Anaheim has dominated the Calgary this season, winning four of the five games the two teams have played by a combined score of 17-14. And were it not for an 8-3 blowout win by Calgary, that spread would be much worse. Against the Blackhawks, the Flames have dropped two of three outings and were outscored 10-6. Calgary’s lone win came in a shootout, but one loss was also by a one-goal margin.

One has to take in consideration that is the Blackhawks in the playoffs, though. Patrick Kane, Jonathan Toews, Duncan Keith and the rest of the core have made a literal living off of post-season heroics. Three Stanley Cups in six seasons is no easy feat and that Chicago is atop the Western Conference heading into the playoffs is no mistake. The Blackhawks will be a tough foe for even the best teams in the West.

But there’s also the matter of the road losing streak against the Ducks. You know, the one that hasn’t seen the Flames win in Anaheim in 13 years. And with the four of a possible seven games in any opening round series being played on the road for Calgary, the losing streak in Anaheim is bound to be a storyline entering the first round should the Flames and Ducks meet. It’ll be a talking point and conversations will be had about the very things outlined above.

The thing is, though, there would be no better time for the Flames to snap their winless streak than in the post-season. While the losing streak has persisted, there exists no curse and it’s not impossible for Calgary to win in Anaheim. Over the past 13 years, more than 100 players have suited up for the Flames at Honda Center and that they’ve always left with a loss is nothing more than coincidence. At the highest levels of play, any team can beat any other on any given night. That the Flames haven’t been able beat the Ducks in Anaheim in 13 years is an anomaly.

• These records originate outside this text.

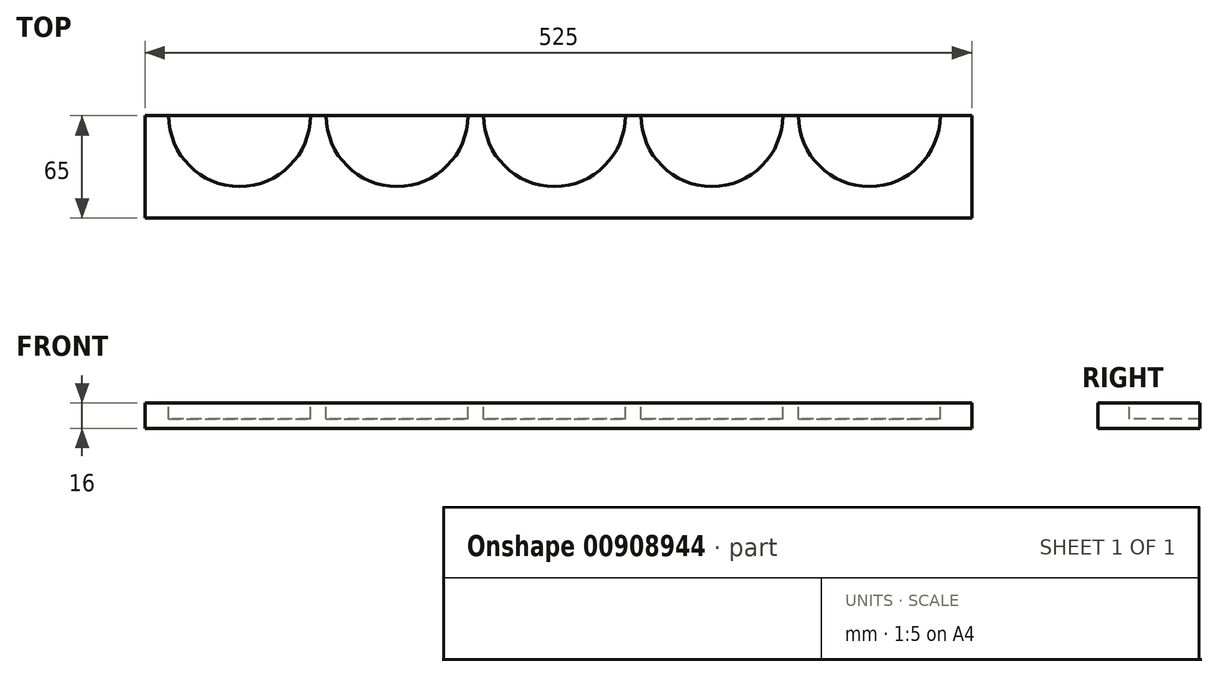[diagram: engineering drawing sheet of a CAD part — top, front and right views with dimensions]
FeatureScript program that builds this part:
annotation { "Feature Type Name" : "Feature", "Feature Type Description" : "" }
export const myFeature = defineFeature(function(context is Context, id is Id, definition is map)
    precondition{}
    {
        {
            var Q0;
            Q0=qCreatedBy(makeId("Front.planeOp"),FACE);
            var sketch = newSketch(context, id + "F0", { "sketchPlane" : qUnion([Q0])});
            skLineSegment(sketch, "E0.bottom", {"start": v(262.5, 8) * mm, "end": v(-262.5, 8) * mm});
            skLineSegment(sketch, "E0.top", {"start": v(262.5, -8) * mm, "end": v(-262.5, -8) * mm});
            skLineSegment(sketch, "E0.left", {"start": v(262.5, 8) * mm, "end": v(262.5, -8) * mm});
            skLineSegment(sketch, "E0.right", {"start": v(-262.5, 8) * mm, "end": v(-262.5, -8) * mm});
            skPoint(sketch, "E0.middle", {"position": v(0, 0) * mm});
            skSolve(sketch);
        }
        {
            var Q0;
            Q0=makeQuery(id+"F0.imprint","IMPRINT",FACE,{"disambiguationData":[TD([[makeQuery(id+"F0.imprint","IMPRINT",EDGE,{"derivedFrom":sQuery(id+"F0.wireOp",EDGE,"E0.bottom")}),1.0]])]});
            extrude(context, id + "F1", {"entities" : qUnion([Q0]), "oppositeDirection" : true, "depth" : 65 * mm, "offsetDistance" : 25 * mm});
        }
        {
            var Q0;
            Q0=makeQuery(id+"F1.opExtrude","SWEPT_FACE",FACE,{"disambiguationData":[OSD([sQuery(id+"F0.wireOp",EDGE,"E0.bottom")])]});
            var sketch = newSketch(context, id + "F2", { "sketchPlane" : qUnion([Q0])});
            skLineSegment(sketch, "E1", {"start": v(-262.5, 0) * mm, "end": v(-262.5, 65) * mm});
            skArc(sketch, "E2", {"start": v(-247.5, 65) * mm, "mid": v(-202.5, 20) * mm, "end": v(-157.5, 65) * mm});
            skArc(sketch, "E3.1.0.0", {"start": v(-147.5, 65) * mm, "mid": v(-102.5, 20) * mm, "end": v(-57.5, 65) * mm});
            skArc(sketch, "E3.2.0.0", {"start": v(-47.5, 65) * mm, "mid": v(-2.5, 20) * mm, "end": v(42.5, 65) * mm});
            skArc(sketch, "E3.3.0.0", {"start": v(52.5, 65) * mm, "mid": v(97.5, 20) * mm, "end": v(142.5, 65) * mm});
            skArc(sketch, "E3.4.0.0", {"start": v(152.5, 65) * mm, "mid": v(197.5, 20) * mm, "end": v(242.5, 65) * mm});
            skLineSegment(sketch, "E3.direction1", {"start": v(-247.5, 65) * mm, "end": v(-147.5, 65) * mm, "construction": true});
            skSolve(sketch);
        }
        {
            var Q0;
            {var subQ0=sQuery(id+"F2.wireOp",EDGE,"E2");Q0=makeQuery(id+"F2.imprint","IMPRINT",FACE,{"disambiguationData":[TD([[makeQuery(id+"F2.imprint","IMPRINT",EDGE,{"derivedFrom":subQ0}),1.0]])]});}
            var Q1;
            {var subQ0=sQuery(id+"F2.wireOp",EDGE,"E3.1.0.0");Q1=makeQuery(id+"F2.imprint","IMPRINT",FACE,{"disambiguationData":[TD([[makeQuery(id+"F2.imprint","IMPRINT",EDGE,{"derivedFrom":subQ0}),1.0]])]});}
            var Q2;
            {var subQ0=sQuery(id+"F2.wireOp",EDGE,"E3.2.0.0");Q2=makeQuery(id+"F2.imprint","IMPRINT",FACE,{"disambiguationData":[TD([[makeQuery(id+"F2.imprint","IMPRINT",EDGE,{"derivedFrom":subQ0}),1.0]])]});}
            var Q3;
            {var subQ0=sQuery(id+"F2.wireOp",EDGE,"E3.3.0.0");Q3=makeQuery(id+"F2.imprint","IMPRINT",FACE,{"disambiguationData":[TD([[makeQuery(id+"F2.imprint","IMPRINT",EDGE,{"derivedFrom":subQ0}),1.0]])]});}
            var Q4;
            {var subQ0=sQuery(id+"F2.wireOp",EDGE,"E3.4.0.0");Q4=makeQuery(id+"F2.imprint","IMPRINT",FACE,{"disambiguationData":[TD([[makeQuery(id+"F2.imprint","IMPRINT",EDGE,{"derivedFrom":subQ0}),1.0]])]});}
            extrude(context, id + "F3", {"entities" : qUnion([Q0, Q1, Q2, Q3, Q4]), "operationType" : NewBodyOperationType.REMOVE, "oppositeDirection" : true, "depth" : 10 * mm, "offsetDistance" : 25 * mm});
        }
    });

And it’s not as if this season’s Flames haven’t come close to ending the drought. A mere two-goal spread made the difference Tuesday night, one of which came on a razor-thin review. And in the meetings this season, Calgary has boasted a better Corsi for percentage, goals for percentage and high-danger scoring chances percentage against the Ducks than they did the Blackhawks. 

The Flames have been coming on to end the season, too, boasting one of the league’s best records over the past two months. Since the start of February, Johnny Gaudreau has been on fire, Sean Monahan has found his scoring touch and Mikael Backlund continues to impress. The defensive group of Mark Giordano, Dougie Hamilton and T.J. Brodie has consistently contributed at both ends of the ice. And after struggles to start the campaign, Brian Elliott hasn’t just been good, he’s been among the league’s best between the pipes.

So, curse, coincidence or anomaly, the losing streak is the losing streak, but all it takes is one win for that to change. The Flames and their fanbase may be hanging their heads after yet another loss in Anaheim, but meeting and beating the Ducks is the only way for it all to come to an end. And if that victory comes in the post-season, it’ll be that much sweeter.